*WHAT YOU HAVE TO DO:* Among the lines of the records, count those containing the word "Yerba", then give the number alone.

++++++++++

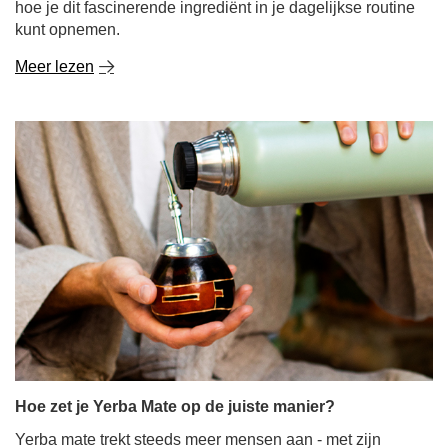
Hoe zet je Yerba Mate op de juiste manier?
Yerba mate trekt steeds meer mensen aan - met zijn
exotische oorsprong, unieke smaak en natuurlijke
energieboost. Als je net begint met deze infusie, heb je
misschien het gevoel dat de bereiding een ingewikkeld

++++++++++

*EXERCISE RESPONSE:* 2